Так «гулящий попик», недалеко от Варварских ворот, стоя у одной лавки Охотного ряда, проповедовал невообразимые нелепости толстому купчине с мочальной бородой и этими нелепостями ужасал своего доверчивого слушателя так, что того бросало в жар и в холод. Не было басни самой невозможной, но только приправленной непонятными словами вроде «пифик» или «чудо», или «знамение», или «в образе старца» и т. п., которой бы не поверил народ и та из его интеллигенции, которая сидела по Охотным да Сундучным рядам. А теперь эти россказни вертелись или около «мору», или около будущего «каменного дождя», или же ожидаемой «огненной реки», – и все напряженно слушали ораторов вроде «гулящего попика». А «гулящий попик» представлял собою олицетворение того неудовольствия, которое с каждым днем росло все более и более среди бедного и заштатного духовенства на архиепископа Амвросия, решившегося изгнать из Москвы «наемное священство». Преосвященный тем энергичнее приступал к этому делу, что видел, как народные скопища, руководимые гулящими попами, способствовали распространению заразы: больные и зараженные выползали на площади, чтобы присутствовать на молебствиях, терлись около здоровых, заражали своим иконоприкладством и лобызанием крестов, и эти иконы и кресты, к которым прикладывались после них здоровые, и разносили по домам и по всему городу смерть.

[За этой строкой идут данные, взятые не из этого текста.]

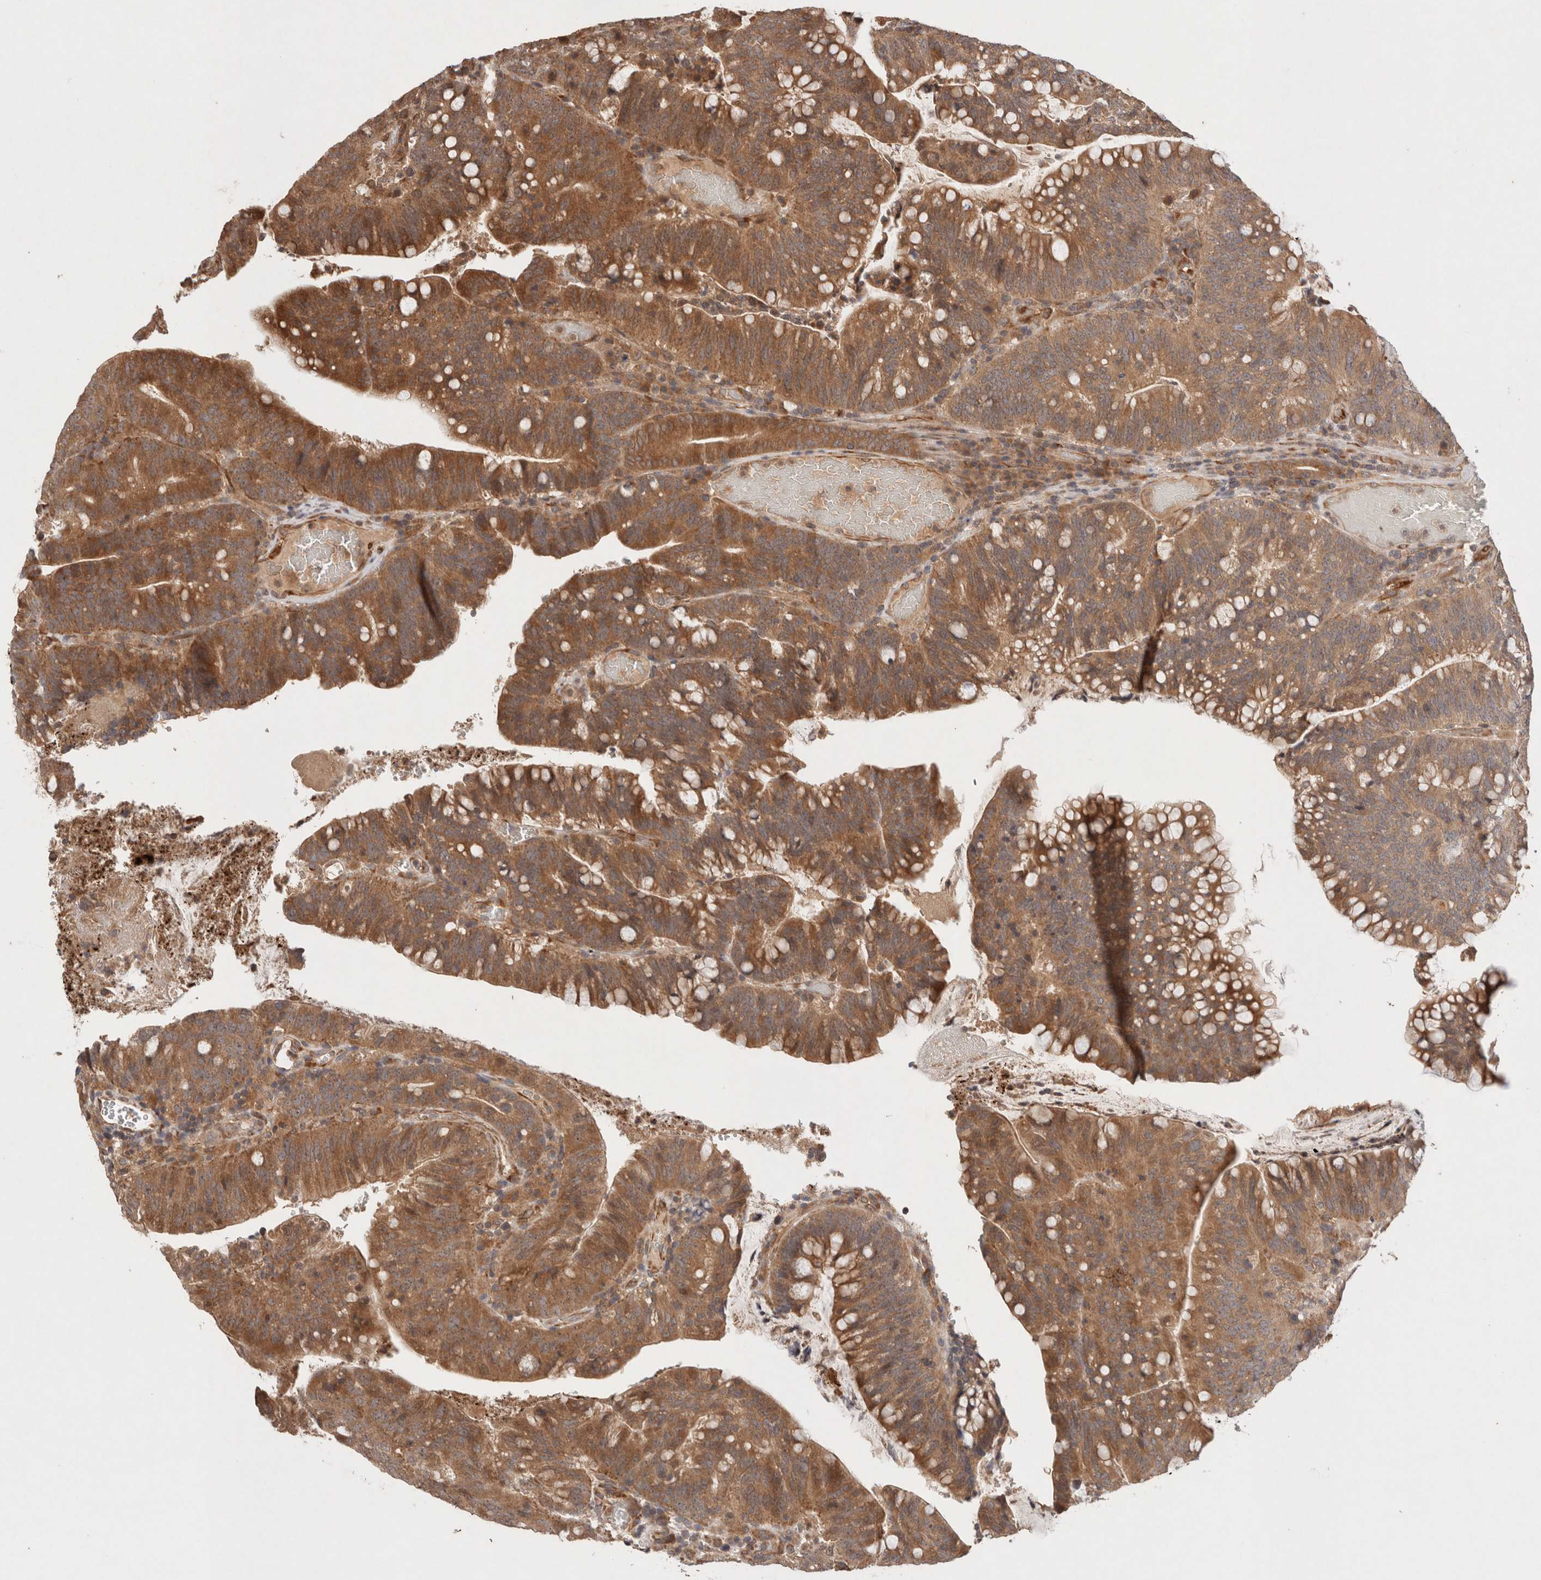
{"staining": {"intensity": "strong", "quantity": ">75%", "location": "cytoplasmic/membranous"}, "tissue": "colorectal cancer", "cell_type": "Tumor cells", "image_type": "cancer", "snomed": [{"axis": "morphology", "description": "Adenocarcinoma, NOS"}, {"axis": "topography", "description": "Colon"}], "caption": "This is an image of immunohistochemistry staining of colorectal cancer, which shows strong positivity in the cytoplasmic/membranous of tumor cells.", "gene": "KLHL20", "patient": {"sex": "female", "age": 66}}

Пресечь это исторически окрепшее на московской почве зло не было никакой возможности: скорее Москва-река потечет вспять, чем Москва-город пойдет вперед, поступится своими историческими привычками. Да и как искоренить это зло, когда и народ, и сидельцы, и купчины всевозможных родов, и сами попы, – все это воспиталось на одном молоке, все это одинаково верит и «пифику» какому-то, которого никто не видел, и «каменному дождю», и «огненной реке», и «жупелу», и «старцам в сониях»! Амвросий, не понимая московского человека, для которого кричание молитвенное, и каждение ладаном до неба, и оглушительное колокольное славословие – та же «широкая масленица», старается, вместе с Еропкиным, вытеснить с улиц и площадей «гулящих попиков» с их блеющей до неба паствою, а вместо этих попиков выползают на торжище настоящие попы, ставленные, хиритонисованные, и литургисают во всю ивановскую. «Мерзкие козлы, и попами их грех назвать!» – кричит с негодованием самовидец московских оргий, Бантыш-Каменский, племянник Амвросия и отец историка. «Мерзкие козлы, оставив свои приходы и церковные требы, собирались тут же на площадях, с налоями, делая торжища, а не богомолье...»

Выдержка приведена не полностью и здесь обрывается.